Por parte de los asados, ya sean de vacuno o cerdo, admiten diferentes tipos de vinos según la pieza de carne. Un asado de tira o un costillar de cerdo se enriquecerán con un vino tinto más robusto como el cabernet sauvignon o incluso un merlot. Los taninos de estos vinos interactúan con la grasa de la carne, intensificando la jugosidad y sabor del plato. En algunos eventos, el pipeño, versátil y sencillo, también es apreciado por los comensales quienes encuentran en este vino joven el acompañante perfecto para costillares asados.

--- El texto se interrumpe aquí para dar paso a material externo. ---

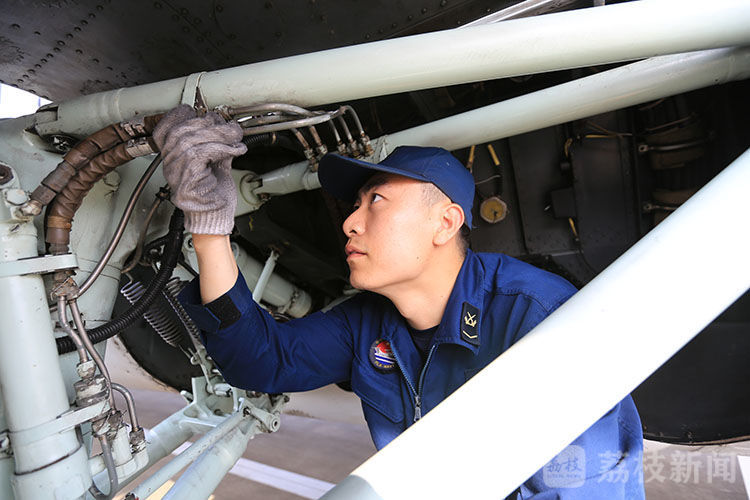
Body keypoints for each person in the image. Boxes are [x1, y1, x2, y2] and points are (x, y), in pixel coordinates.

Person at [153, 105, 645, 498]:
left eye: (377, 201)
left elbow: (582, 486)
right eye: (354, 205)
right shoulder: (367, 322)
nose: (349, 222)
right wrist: (210, 234)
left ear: (445, 223)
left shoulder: (537, 315)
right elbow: (262, 362)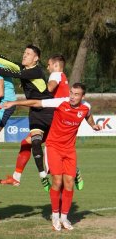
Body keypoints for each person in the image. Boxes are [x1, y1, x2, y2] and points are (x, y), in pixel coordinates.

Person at [1, 83, 101, 231]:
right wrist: (13, 103)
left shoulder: (86, 106)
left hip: (70, 150)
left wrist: (93, 125)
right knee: (57, 181)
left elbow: (88, 116)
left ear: (82, 96)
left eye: (76, 94)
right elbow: (35, 102)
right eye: (71, 93)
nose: (72, 97)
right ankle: (55, 216)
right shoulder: (60, 102)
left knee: (69, 183)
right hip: (53, 147)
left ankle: (64, 218)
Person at [0, 45, 54, 191]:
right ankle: (18, 178)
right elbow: (11, 64)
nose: (24, 55)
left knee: (52, 148)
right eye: (24, 53)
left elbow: (13, 72)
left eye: (28, 54)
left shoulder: (36, 71)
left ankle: (68, 171)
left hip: (49, 113)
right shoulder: (25, 69)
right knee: (28, 143)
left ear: (36, 58)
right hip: (35, 112)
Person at [46, 54, 84, 190]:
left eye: (49, 64)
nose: (47, 67)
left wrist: (36, 90)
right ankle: (74, 170)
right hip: (64, 114)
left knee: (36, 142)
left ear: (56, 66)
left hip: (58, 115)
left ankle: (44, 176)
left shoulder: (55, 75)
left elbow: (49, 88)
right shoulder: (63, 76)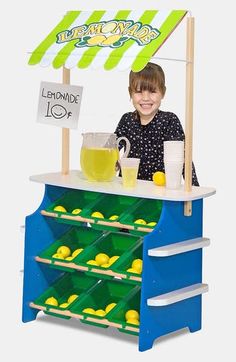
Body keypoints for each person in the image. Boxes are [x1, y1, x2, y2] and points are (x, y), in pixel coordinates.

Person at [115, 62, 199, 186]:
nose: (145, 98)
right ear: (130, 93)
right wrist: (112, 164)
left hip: (160, 191)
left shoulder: (169, 120)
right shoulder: (127, 120)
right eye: (139, 91)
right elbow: (111, 149)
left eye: (152, 91)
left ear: (163, 92)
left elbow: (183, 158)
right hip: (129, 189)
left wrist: (194, 188)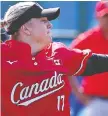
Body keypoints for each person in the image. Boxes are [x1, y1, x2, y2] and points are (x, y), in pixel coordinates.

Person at [1, 2, 108, 116]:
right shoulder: (3, 57)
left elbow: (94, 63)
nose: (50, 25)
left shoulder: (58, 53)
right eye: (43, 21)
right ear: (26, 29)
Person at [70, 1, 108, 116]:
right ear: (97, 17)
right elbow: (65, 63)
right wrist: (78, 92)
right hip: (96, 102)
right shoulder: (88, 38)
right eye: (105, 16)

El maridaje no se limita únicamente a los vinos y los platos salados. Los dulces chilenos tienen su lugar en las Fiestas Patrias y también deben acompañarse con bebidas acordes. Un pastel de choclo o una torta de mil hojas, por ejemplo, puede ser acompañado con un espumante brut, cuya burbuja refrescante y sabor seco cierran con broche de oro cualquier comida copiosa.

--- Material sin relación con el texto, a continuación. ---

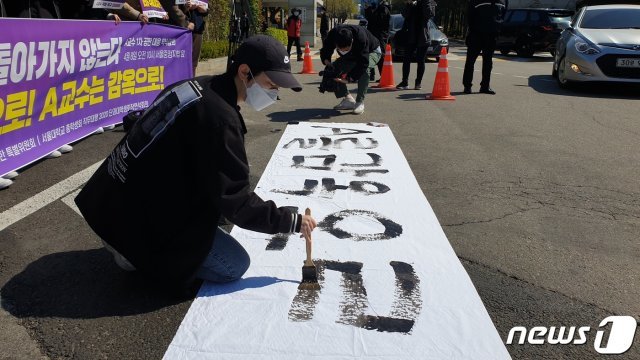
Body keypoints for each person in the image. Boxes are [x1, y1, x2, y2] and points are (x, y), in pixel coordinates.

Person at [75, 35, 316, 291]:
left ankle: (130, 242)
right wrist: (289, 222)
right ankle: (134, 255)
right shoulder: (221, 119)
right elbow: (235, 200)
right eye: (271, 84)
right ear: (245, 72)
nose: (274, 94)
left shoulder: (196, 86)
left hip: (109, 203)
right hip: (136, 222)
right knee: (234, 264)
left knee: (233, 190)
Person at [320, 24, 382, 115]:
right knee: (333, 69)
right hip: (353, 54)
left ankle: (359, 102)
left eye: (345, 49)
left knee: (364, 71)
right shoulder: (333, 34)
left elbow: (363, 63)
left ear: (352, 41)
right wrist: (327, 61)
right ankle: (348, 99)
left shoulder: (361, 37)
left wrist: (350, 78)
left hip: (372, 51)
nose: (343, 51)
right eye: (340, 49)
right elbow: (326, 49)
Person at [462, 0, 507, 95]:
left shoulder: (503, 1)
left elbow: (503, 15)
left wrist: (497, 28)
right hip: (476, 34)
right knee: (470, 61)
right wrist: (472, 30)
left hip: (492, 36)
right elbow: (470, 15)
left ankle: (485, 86)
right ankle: (467, 86)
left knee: (488, 62)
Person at [396, 0, 435, 90]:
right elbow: (404, 14)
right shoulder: (412, 2)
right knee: (406, 59)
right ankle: (404, 82)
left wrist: (423, 2)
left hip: (423, 36)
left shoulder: (428, 1)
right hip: (411, 35)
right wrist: (409, 4)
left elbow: (429, 14)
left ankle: (418, 82)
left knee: (421, 60)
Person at [365, 1, 391, 81]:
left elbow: (377, 20)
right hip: (373, 35)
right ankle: (371, 74)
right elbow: (369, 19)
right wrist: (368, 9)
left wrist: (371, 9)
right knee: (370, 54)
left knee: (380, 55)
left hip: (380, 36)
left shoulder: (384, 8)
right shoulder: (377, 8)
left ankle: (383, 76)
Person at [184, 0, 209, 75]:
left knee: (194, 61)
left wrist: (198, 6)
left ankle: (192, 79)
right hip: (184, 30)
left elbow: (206, 11)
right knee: (183, 57)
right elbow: (177, 8)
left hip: (198, 30)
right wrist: (186, 8)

Bebidas ligeras como el aperol spritz, que contienen un toque de amargor equilibrado, también son bienvenidas al ser servidas junto a postres más tradicionales. Curtirse en el arte del maridaje implica no solo elegir combinaciones según el gusto personal, sino también experimentar con nuevos sabores. Cada comida y bebida guarda una historia que, al entrelazarse, ofrece un relato sensorial y cultural. Durante las Fiestas Patrias, el acto de maridar no es solamente técnico o culinario, es, por sobre todo, una celebración de la riqueza cultural de Chile.
Bebidas preparadas en casa: recetas típicas para Fiestas Patrias
La posibilidad de preparar en casa tus propias versiones de bebestibles festivos puede enriquecer la experiencia de las Fiestas Patrias. Aprender a elaborar estas bebidas no solo es una actividad entretenida sino que también permite personalizar las recetas al gusto de cada quien. Es una manera de lograr que la celebración sea más íntima y personalizada. Uno de los bebestibles más emblemáticos que se puede preparar en casa es el terremoto. Este cóctel, de sencilla constitución, se realiza a base de pipeño, helado de piña y fernet o granadina según la preferencia. Primero, se sirve el helado en un vaso y se rellena hasta la mitad con pipeño, generalmente se corona con una pequeña cantidad de fernet o granadina que brinda un toque de amargor o dulzura. La clave está en el equilibrio entre los ingredientes, asegurando que ninguno predomine sobe el otro.
Un pisco sour casero es también una opción excelente para disfrutar durante las Fiestas Patrias. Para elaborarlo, se necesita pisco, jugo de limón, jarabe de goma y hielo. Se mezcla todo en una coctelera y se agita hasta conseguir una espuma ligera en la superficie, método que ayuda a incorporar aire al cóctel y a potenciar su frescura. En ocasiones, se acondiciona el sabor final con unas gotas de amargo de angostura.
Preparar chicha en casa no es tan habitual debido a su complejo proceso de fermentación, pero algunas recetas adaptadas permiten aproximarse a su sabor distintivo mediante macerados de frutas y especias. Un método simple es dejar fermentar jugo de uva o manzana dulce junto a cáscaras de naranja y algunas especias como clavo de olor durante varios días, obteniendo así una versión no tradicional pero evocadora del bebestible clásico.
La elaboración de sangría es otra alternativa que permite aprovechar la sobriedad y frescura del vino. En su versión simplificada, se mezcla vino tinto con jugo de naranja, limón y diversas frutas en trozos, como manzanas y duraznos, sumando quizá una ramita de canela para impartir sabor. Luego, se deja reposar en la nevera para que las frutas aligeren el vino con su dulzor y aroma natural, antes de servirlo frío. Cada una de estas recetas caseras puede ser adaptada para satisfacer el ánimo de cualquier celebración. Al final del día, lo esencial es disfrutar de estas bebidas rodeado de un ambiente de festividad autentica y alegre, donde lo importante es compartir momentos que se conviertan en recuerdos inolvidables.